Blog: Broadening my horizon

In just a few days I will be getting on a plane and flying halfway across the world. My destination: Perth, Western Australia, where I’ll spend the next three months doing fieldwork for my Master’s thesis.

This is not my first time moving to a faraway location, and yet I still feel overwhelmed by everything – tickets, visa, housing, etc., etc. But I’m still doing it.

I was 11 when I took a bus by myself for the first time – almost a pensioner by Lithuanian standards – and that was one of the scariest experiences ever. I’m 24 now, my flight miles wrap around the Earth twice, and in the last six years I’ve lived in four different countries. When I meet new people and have to explain this complicated story (Lithuanian but studied there and there and there), I always feel a bit uneasy, as if I’m bragging. I probably am a bit, but I also feel that it was really a matter of me taking the opportunities that presented. That 11 year old in me is still freaking out but I wouldn’t change these experiences for the world.

That’s why early last year, when I was just getting to know my course mates, I was surprised by their reluctance to even consider moving abroad. I’m talking about Dutch students, who were quick to complain about there not being any jobs in Forest and Nature Conservation, but when I would suggest possibly looking at opportunities in other countries, many seemed very against the idea. I, of course, understand that that is not for everyone – it is after all not easy to uproot yourself, leave your family and friends, and start somewhere anew.

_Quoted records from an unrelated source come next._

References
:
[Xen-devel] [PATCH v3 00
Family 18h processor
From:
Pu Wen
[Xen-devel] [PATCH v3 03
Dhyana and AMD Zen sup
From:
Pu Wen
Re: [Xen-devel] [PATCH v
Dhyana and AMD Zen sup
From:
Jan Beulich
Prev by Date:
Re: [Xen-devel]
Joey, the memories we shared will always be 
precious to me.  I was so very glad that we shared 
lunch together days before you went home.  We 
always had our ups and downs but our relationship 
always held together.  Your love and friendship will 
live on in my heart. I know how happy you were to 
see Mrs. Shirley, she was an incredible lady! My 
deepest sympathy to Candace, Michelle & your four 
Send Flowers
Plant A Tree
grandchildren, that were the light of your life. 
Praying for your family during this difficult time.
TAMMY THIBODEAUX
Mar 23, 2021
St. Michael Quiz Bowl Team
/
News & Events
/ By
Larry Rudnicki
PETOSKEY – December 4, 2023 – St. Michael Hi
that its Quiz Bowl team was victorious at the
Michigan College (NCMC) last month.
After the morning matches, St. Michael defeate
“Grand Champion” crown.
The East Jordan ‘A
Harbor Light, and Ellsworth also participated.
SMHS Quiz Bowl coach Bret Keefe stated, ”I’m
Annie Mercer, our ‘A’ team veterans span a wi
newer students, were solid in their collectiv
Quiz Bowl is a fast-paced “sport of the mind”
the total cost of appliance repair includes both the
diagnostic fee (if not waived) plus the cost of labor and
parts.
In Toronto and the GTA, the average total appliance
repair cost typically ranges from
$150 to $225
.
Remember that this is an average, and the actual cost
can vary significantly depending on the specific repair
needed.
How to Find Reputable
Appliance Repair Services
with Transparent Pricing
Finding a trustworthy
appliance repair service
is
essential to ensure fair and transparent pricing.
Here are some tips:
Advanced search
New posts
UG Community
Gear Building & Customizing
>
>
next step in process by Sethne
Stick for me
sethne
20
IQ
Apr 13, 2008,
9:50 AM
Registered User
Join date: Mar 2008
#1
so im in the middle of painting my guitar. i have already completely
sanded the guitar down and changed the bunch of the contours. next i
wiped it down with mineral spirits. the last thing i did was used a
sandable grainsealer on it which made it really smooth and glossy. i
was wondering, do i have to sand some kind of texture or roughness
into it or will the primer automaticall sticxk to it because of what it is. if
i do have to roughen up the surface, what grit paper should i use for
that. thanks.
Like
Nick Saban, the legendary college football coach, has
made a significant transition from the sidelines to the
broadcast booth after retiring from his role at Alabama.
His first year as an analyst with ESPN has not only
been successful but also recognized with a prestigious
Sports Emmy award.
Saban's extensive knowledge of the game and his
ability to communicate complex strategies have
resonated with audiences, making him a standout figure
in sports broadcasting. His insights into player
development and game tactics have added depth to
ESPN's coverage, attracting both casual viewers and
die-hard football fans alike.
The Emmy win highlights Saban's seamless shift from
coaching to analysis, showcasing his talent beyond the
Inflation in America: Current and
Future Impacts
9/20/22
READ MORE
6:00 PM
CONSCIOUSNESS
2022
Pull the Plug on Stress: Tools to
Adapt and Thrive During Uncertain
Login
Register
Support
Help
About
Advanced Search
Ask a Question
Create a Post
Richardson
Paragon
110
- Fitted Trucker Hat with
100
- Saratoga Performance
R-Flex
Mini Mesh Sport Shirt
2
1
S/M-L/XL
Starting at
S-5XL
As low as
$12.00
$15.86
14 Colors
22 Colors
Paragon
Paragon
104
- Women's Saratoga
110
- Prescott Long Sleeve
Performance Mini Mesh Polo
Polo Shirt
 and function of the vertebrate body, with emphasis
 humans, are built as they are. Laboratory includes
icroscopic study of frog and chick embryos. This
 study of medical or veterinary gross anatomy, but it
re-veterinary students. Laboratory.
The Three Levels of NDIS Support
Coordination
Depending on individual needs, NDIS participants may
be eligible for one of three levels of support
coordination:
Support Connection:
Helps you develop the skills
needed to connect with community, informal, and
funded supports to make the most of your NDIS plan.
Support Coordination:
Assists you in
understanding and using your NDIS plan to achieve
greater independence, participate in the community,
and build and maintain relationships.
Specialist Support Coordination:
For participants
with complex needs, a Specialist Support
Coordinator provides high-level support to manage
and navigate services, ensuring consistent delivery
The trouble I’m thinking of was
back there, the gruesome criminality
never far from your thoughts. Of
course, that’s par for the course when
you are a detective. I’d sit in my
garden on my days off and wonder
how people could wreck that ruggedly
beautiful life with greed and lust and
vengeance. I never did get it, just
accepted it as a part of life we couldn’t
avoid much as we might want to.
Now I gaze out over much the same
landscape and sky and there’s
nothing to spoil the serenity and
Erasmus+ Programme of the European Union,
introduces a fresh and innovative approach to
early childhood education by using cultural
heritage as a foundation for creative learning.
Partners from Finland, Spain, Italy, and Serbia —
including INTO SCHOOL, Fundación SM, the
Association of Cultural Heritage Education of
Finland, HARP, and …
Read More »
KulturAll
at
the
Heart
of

However, I’ve also met quite a few older Dutch people who did just that. A few months ago I received a parcel and it turned out that the delivery person lived in Lithuania for years. My very own grandparents hosted a Dutch student in the early days of our Independence. I love telling the story of how he and I were learning Lithuanian at the same time (we still communicate in it to this day). The Dutch are definitely a nation of travellers – so what has changed then?

My home country is losing people to emigration at an enormous rate. And yet I feel that that is a good thing. The changes of just the past half-decade caused mostly by those who came back after years abroad are huge. Leaving, if just for a little while, lets one look at their own country from a different perspective. For young Dutch (or Lithuanians or others) it might also provide an opportunity to think outside the box and where they could eventually fit best in their home society. And that is worth a few freak-outs.

Kristina is a second year student MSc Forest and Nature Conservation. She is from Lithuania and previously followed a bachelor in Ecology at the University of Edinburgh, Scotland. During that time she also went to the University of California – Davis for a year.